Saturday 30 March 2013

An Expressway to the ISS!!

2 Russian cosmonauts, Pavel Vinogradov and Alexander Misurkin, and the US astronaut, Chris Cassidy , took a shortcut to the ISS on friday.
Blasting off from the Baikonur cosmodrome in Kazakhstan, the Soyuz carrying these three men Reached the ISS in just under 6 hours, as against the usual 50 hour journey from the earth to the space lab.  The advantage of this express route is that now the crew dose not have to sit cramped tightly in the capsule and also they can arrive before ant disabling effects of adapting to microgravity, which can include nausea. 

Tuesday 12 March 2013

Asteroid Says Hello to Russia!!

February 15th ,2013 was not a good day for Russia, as an asteroid passes over Russia at about 3:20 UTC with an approx. speed of 40,000 mph (18 km/s). it became a brilliant superbolide meteor over the southern Ural region. The dazzling light of the meteor was bright enough to cast moving shadows during the morning daylight in Chelyabinsk and was observed from SverdlovskTyumen,Orenburg Oblasts, the Republic of Bashkortostan, and in Kazakhstan. Eyewitnesses also felt intense heat from the fireball.


The asteroid exploded in an air burst over Chelyabinsk Oblast at a height of about 15 to 25 km (9.3 to 16 mi).  It exploded with the generation of a bright flash, small fragmentary meteorites and a powerful shock wave. It released 20-30 times more energy than was released from the atomic bombs detonated at Hiroshima and Nagasaki.

▶ Source data:
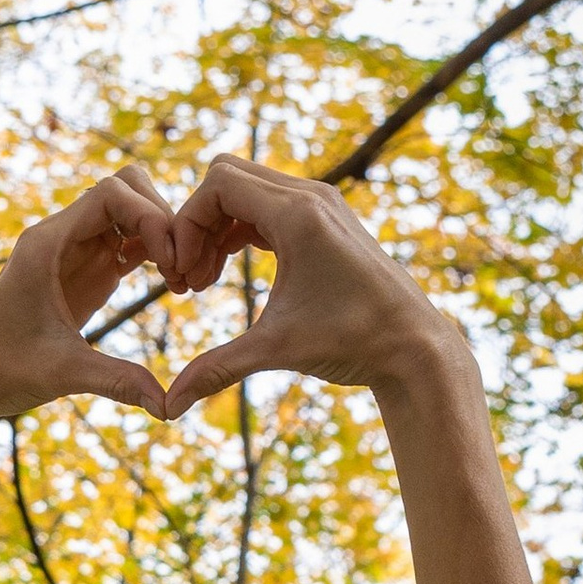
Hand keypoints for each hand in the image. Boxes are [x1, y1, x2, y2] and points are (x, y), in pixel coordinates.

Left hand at [0, 171, 179, 431]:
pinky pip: (127, 241)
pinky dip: (153, 253)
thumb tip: (168, 408)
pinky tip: (172, 285)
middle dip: (161, 218)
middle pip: (126, 189)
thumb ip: (116, 382)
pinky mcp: (84, 270)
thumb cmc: (1, 371)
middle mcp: (61, 236)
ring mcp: (74, 250)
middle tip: (182, 267)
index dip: (150, 214)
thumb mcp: (62, 375)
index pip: (111, 193)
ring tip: (181, 279)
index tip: (171, 258)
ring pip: (130, 211)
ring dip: (161, 236)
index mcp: (47, 243)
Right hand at [163, 152, 465, 418]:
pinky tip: (228, 273)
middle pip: (227, 176)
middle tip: (189, 277)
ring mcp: (321, 204)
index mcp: (298, 214)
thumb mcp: (277, 350)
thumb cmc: (353, 341)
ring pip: (246, 189)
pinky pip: (266, 206)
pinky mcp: (325, 220)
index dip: (187, 223)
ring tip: (203, 282)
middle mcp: (311, 197)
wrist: (413, 346)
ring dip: (217, 228)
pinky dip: (240, 231)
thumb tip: (168, 407)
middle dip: (197, 223)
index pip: (217, 183)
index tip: (183, 274)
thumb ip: (217, 369)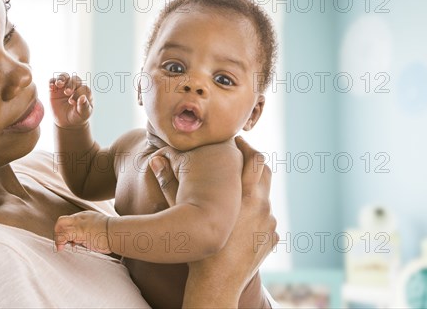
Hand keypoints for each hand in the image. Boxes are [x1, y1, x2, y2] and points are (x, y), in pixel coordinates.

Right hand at [49, 73, 92, 127]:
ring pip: (64, 76)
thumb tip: (83, 98)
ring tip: (59, 84)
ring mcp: (65, 86)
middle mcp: (76, 86)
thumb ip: (84, 106)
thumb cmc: (78, 116)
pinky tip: (51, 86)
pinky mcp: (55, 89)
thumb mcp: (83, 114)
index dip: (78, 93)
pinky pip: (52, 81)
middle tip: (67, 92)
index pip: (83, 88)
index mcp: (85, 91)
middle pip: (74, 79)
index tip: (72, 102)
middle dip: (71, 84)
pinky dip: (51, 81)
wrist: (66, 121)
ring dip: (62, 78)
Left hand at [54, 210, 111, 253]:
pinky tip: (61, 248)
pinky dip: (59, 241)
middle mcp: (81, 218)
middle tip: (61, 243)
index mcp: (87, 216)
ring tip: (60, 247)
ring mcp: (79, 223)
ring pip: (60, 225)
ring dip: (58, 237)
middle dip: (58, 232)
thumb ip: (93, 232)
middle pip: (62, 220)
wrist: (118, 232)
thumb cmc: (113, 234)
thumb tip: (91, 241)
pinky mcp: (79, 231)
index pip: (70, 221)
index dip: (66, 231)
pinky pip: (63, 234)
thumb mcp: (101, 229)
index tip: (71, 242)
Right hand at [149, 136, 278, 306]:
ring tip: (236, 188)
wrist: (216, 285)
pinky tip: (239, 217)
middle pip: (266, 172)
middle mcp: (262, 206)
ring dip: (254, 188)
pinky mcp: (271, 238)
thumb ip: (169, 184)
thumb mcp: (181, 213)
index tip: (236, 142)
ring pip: (266, 196)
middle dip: (253, 161)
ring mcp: (269, 223)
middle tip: (240, 156)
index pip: (254, 159)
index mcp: (245, 195)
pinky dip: (256, 213)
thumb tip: (155, 160)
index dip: (245, 146)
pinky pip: (266, 219)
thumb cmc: (197, 247)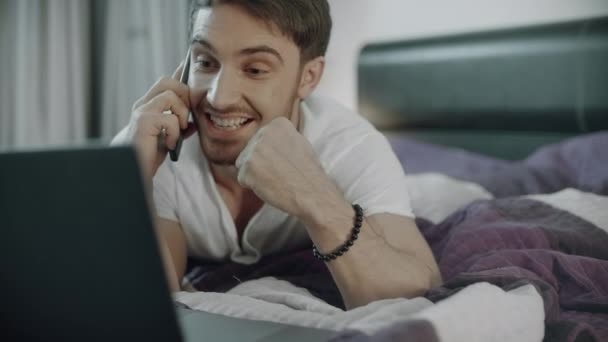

▶ Activities:
[1] Write out the stretch of the space news text from "An Expressway to" through "ISS on friday.".
[2] Recast the paragraph of the space news text that begins "The asteroid exploded in an air burst" as a short bulleted list that keeps its main facts.
[3] Extend the space news text with new sentences that pick up after its final sentence.
The rows are separate material and are unrelated to the space news text.

▶ Task responses:
[1]
An Expressway to the ISS!!

2 Russian cosmonauts, Pavel Vinogradov and Alexander Misurkin, and the US astronaut, Chris Cassidy , took a shortcut to the ISS on friday.

[2]
- The asteroid exploded in an air burst over Chelyabinsk Oblast, at a height of about 15 to 25 km (9.3 to 16 mi).
- The explosion produced a bright flash, small fragmentary meteorites and a powerful shock wave.
- It released 20 to 30 times more energy than the atomic bombs detonated at Hiroshima and Nagasaki.

[3]
Trail left by the asteroid
The object did not release all of its energy at once, with the total radiated energy of the fireball, which generated the main explosion, estimated to have emitted an energy equivalent to 90 kilotons of TNT, according to NASA's Jet Propulsion Laboratory.

About 1,500 people were injured, two seriously. All of the injuries were due to indirect effects rather than the meteor itself, mainly from broken glass from windows that were blown in when the shock wave arrived, which came minutes after the superbolide's flash. Initially some 4,300 buildings, rising to over 7,200 such structures in six cities across the region were reported to have been damaged by the explosion.

With an estimated initial mass of 11,000 tonnes, and measuring approximately 17 to 20 metres across, the Chelyabinsk meteor is the largest object to have entered Earth's atmosphere since the 1908 Tunguska event and it is the only known meteor confirmed to have resulted in a large number of injuries.The object had not been detected before atmospheric entry.